Notes on Industrial Mobilization
Author: United States. War Department
Publisher:
Published: 1923
Total Pages: 10
ISBN-13:
DOWNLOAD EBOOKRead and Download eBook Full
Author: United States. War Department
Publisher:
Published: 1923
Total Pages: 10
ISBN-13:
DOWNLOAD EBOOKAuthor: United States. War Department. Office of the Assistant Secretary
Publisher:
Published: 1923
Total Pages:
ISBN-13:
DOWNLOAD EBOOKAuthor: United States. War Department
Publisher:
Published: 1923
Total Pages: 5
ISBN-13:
DOWNLOAD EBOOKAuthor: United States. Joint Army and Navy Munitions Board
Publisher:
Published: 1936
Total Pages: 108
ISBN-13:
DOWNLOAD EBOOK"A revision of the plan for industrial mobilization submitted by the War department in 1931 to the War policies commission appointed under the authority of Public resolution no. 98, Seventy-first Congress, second session, and published in part 2 of the hearings before the commission." Foreword, p.v.

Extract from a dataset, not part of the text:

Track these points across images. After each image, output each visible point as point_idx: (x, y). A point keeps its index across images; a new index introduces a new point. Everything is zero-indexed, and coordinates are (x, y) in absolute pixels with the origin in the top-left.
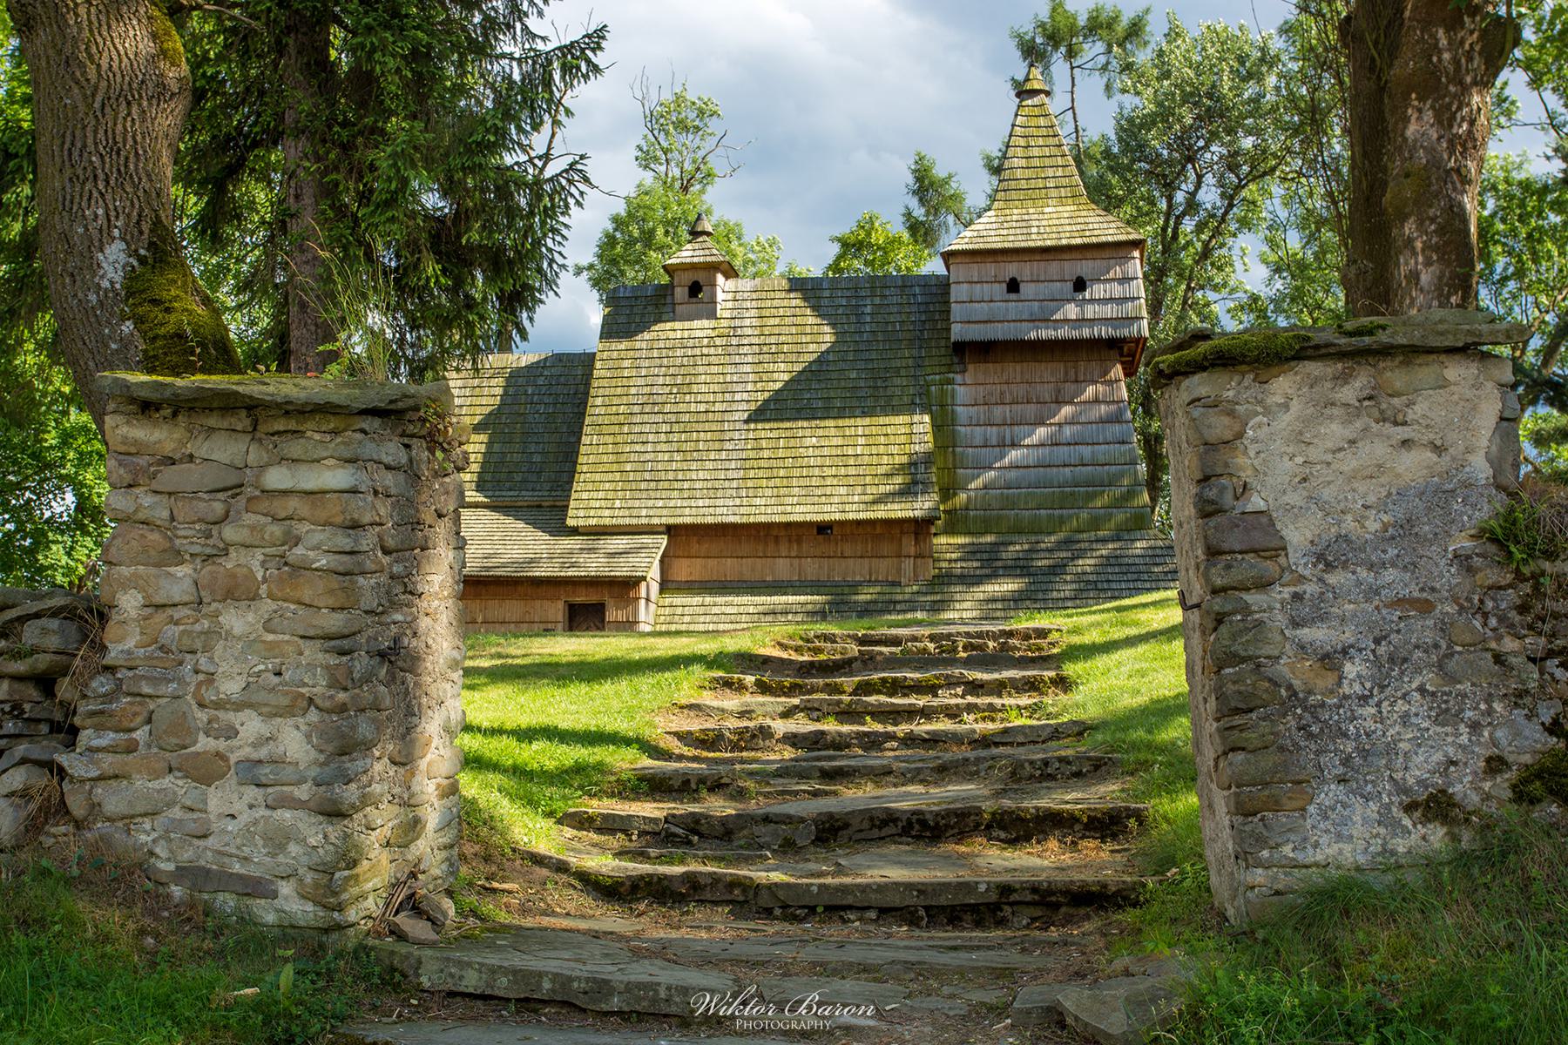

Author: United States. Civilian Production Administration
Publisher:
Published: 1969
Total Pages: 1036
ISBN-13:
DOWNLOAD EBOOKAuthor: Harold Wesley Thatcher
Publisher:
Published: 1943
Total Pages: 350
ISBN-13:
DOWNLOAD EBOOKAuthor:
Publisher:
Published: 1945
Total Pages: 728
ISBN-13:
DOWNLOAD EBOOKAuthor: Robert P. Patterson
Publisher: Univ. of Tennessee Press
Published: 2014-05-15
Total Pages: 358
ISBN-13: 1572338725
DOWNLOAD EBOOKA decorated World War I veteran, Federal Judge Robert P. Patterson knew all too well the needs of soldiers on the battlefield. He was thus dismayed by America’s lack of military preparedness when a second great war engulfed Europe in 1939–40. With the international crisis worsening, Patterson even resumed military training—as a forty-nine-yearold private—before being named assistant secretary of war in July 1940. That appointment set the stage for Patterson’s central role in the country’s massive mobilization and supply effort which helped the Allies win World War II. In Arming the Nation for War, a previously unpublished account long buried among the late author’s papers and originally marked confidential, Patterson describes the vast challenges the United States faced as it had to equip, in a desperately short time, a fighting force capable of confronting a formidable enemy. Brimming with data and detail, the book also abounds with deep insights into the myriad problems encountered on the domestic mobilization front—including the sometimes divergent interests of wartime planners and industrial leaders—along with the logistical difficulties of supplying far-flung theaters of war with everything from ships, planes, and tanks to food and medicine. Determined to remind his contemporaries of how narrow the Allied margin of victory was and that the war’s lessons not be forgotten, Patterson clearly intended the manuscript (which he wrote between 1945 and ’47, when he was President Truman’s secretary of war) to contribute to the postwar debates on the future of the military establishment. That passage of the National Security Act of 1947, to which Patterson was a key contributor, answered many of his concerns may explain why he never published the book during his lifetime. A unique document offering an insider’s view of a watershed historical moment, Patterson’s text is complemented by editor Brian Waddell’s extensive introduction and notes. In addition, Robert M. Morgenthau, former Manhattan district attorney and a protégé of Patterson’s for four years prior to the latter’s death in a 1952 plane crash, offers a heartfelt remembrance of a man the New York Herald-Tribune called “an example of the public-spirited citizen.”